Balanço das Nações Unidas não inclui mortos em Anbar, uma das maiores províncias do país; representante do secretário-geral está “horrorizado” com assassinato de uma adolescente que tinha casamento marcado.

Leda Letra, da Rádio ONU em Nova York.

Pelo menos 799 pessoas morreram no Iraque no mês de maio, sendo que mais de 600 eram civis e 196 eram integrantes das Forças de Segurança Iraquianas. Os números foram divulgados pela Missão das Nações Unidas no Iraque, Unami.

Com a onda de violência e ações terroristas, outras 1,4 mil pessoas ficaram feridas no mês passado. Os números de mortos e feridos não incluem dados da província de Anbar.

Capital

Segundo a Unami, foram 195 mortes em Anbar no mês de maio e 499 feridos, sendo que os casos ocorreram nas cidades de Ramadi e Fallujah.

A capital do país, Bagdá, registrou o pior número de incidentes envolvendo civis, com 932 casos, sendo 315 mortos por atos violentos e 617 feridos.

O representante especial do secretário-geral para o Iraque condenou os ataques e fez um apelo aos líderos políticos. Nickolay Mladenov pede que as autoridades trabalhem na formação de um governo inclusivo e para que a situação em Anbar seja solucionada.

Adolescente

As eleições parlamentares no Iraque foram realizadas em abril. Foram as primeiras desde a saída das tropas americanas em 2011.

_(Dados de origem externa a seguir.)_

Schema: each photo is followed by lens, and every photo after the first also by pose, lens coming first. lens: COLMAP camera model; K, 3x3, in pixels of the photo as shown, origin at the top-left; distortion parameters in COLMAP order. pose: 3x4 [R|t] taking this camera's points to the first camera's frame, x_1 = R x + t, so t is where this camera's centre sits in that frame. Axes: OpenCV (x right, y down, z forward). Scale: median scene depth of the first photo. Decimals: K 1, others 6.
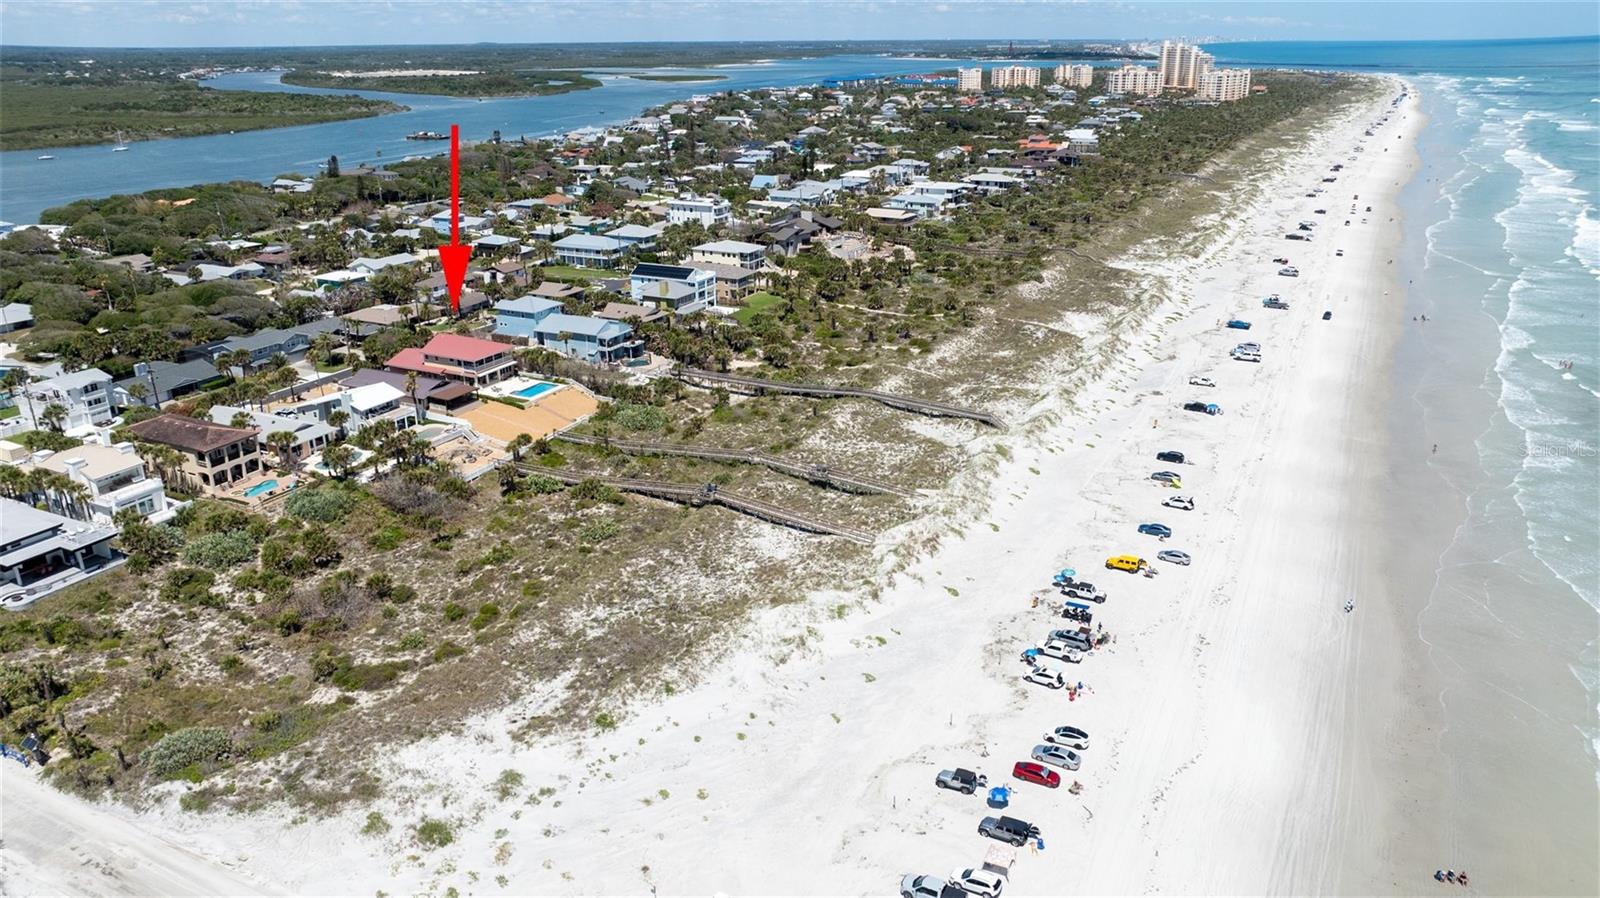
lens RADIAL K [[1120.9, 0, 800.0], [0, 1120.9, 449.0], [0, 0, 1]] dist [-0.015994, 0.002194]
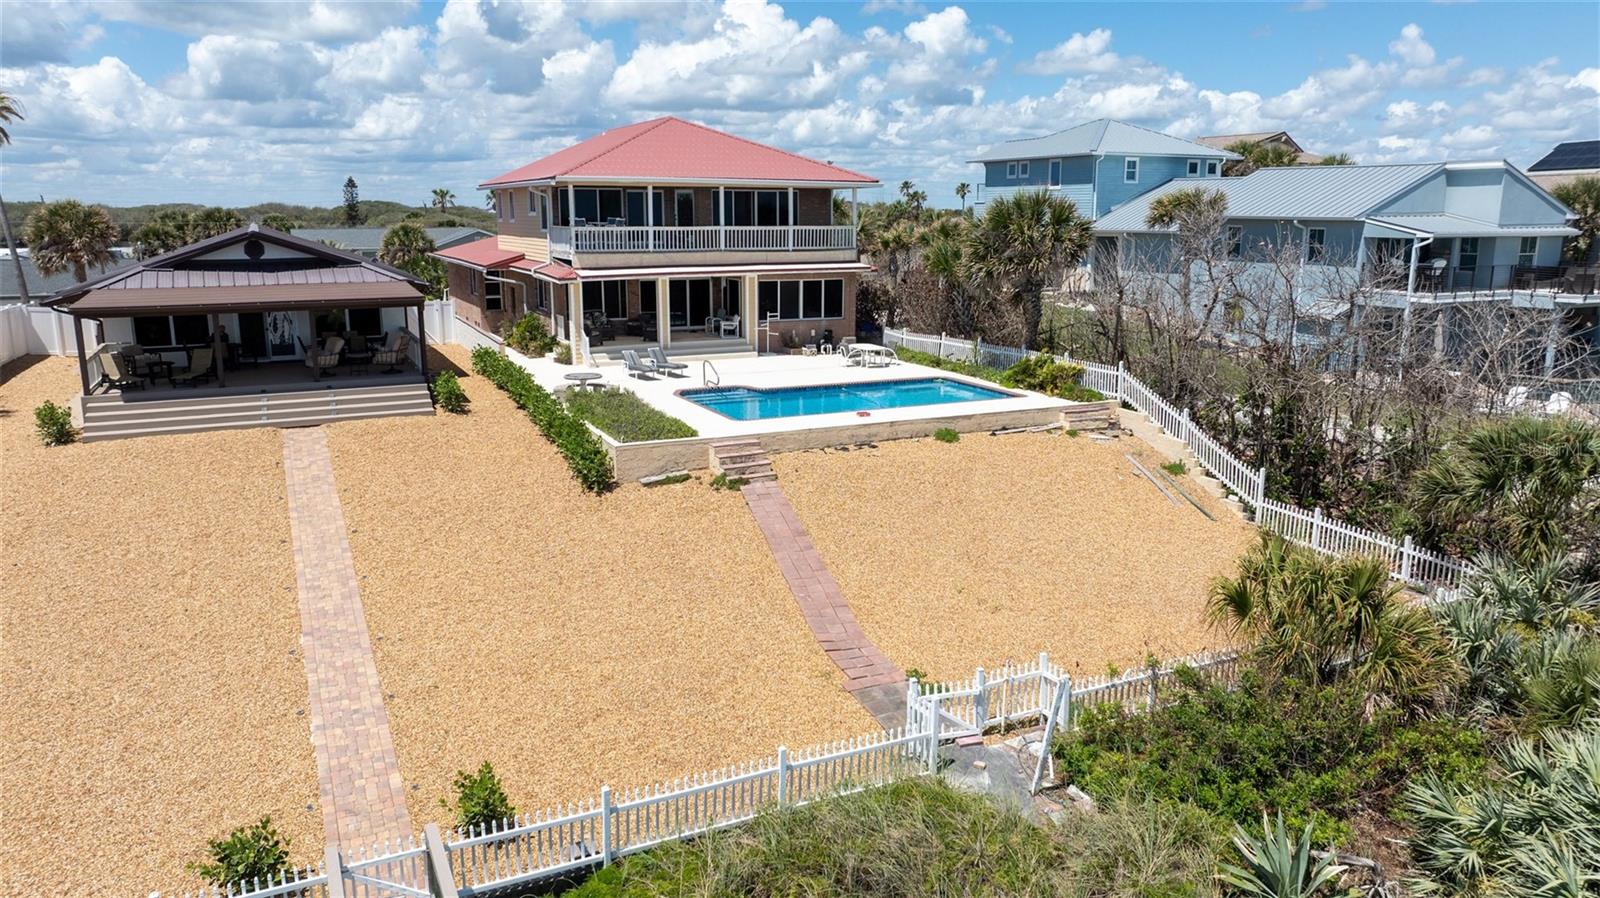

O representante da ONU também afirmou estar “horrorizado” com o assassinato de uma adolescente na região do Curdistão. Há relatos de que a menina, de 15 anos, teria sido morta pelo próprio futuro marido.

Mladenov destacou que o governo do Curdistão está comprometido em proteger mulheres e meninas de todas as formas de violência e em condenar os responsáveis. Para o enviado ao Iraque, “atos bárbaros não podem ser justificados por nenhuma tradição cultural ou religiosa”.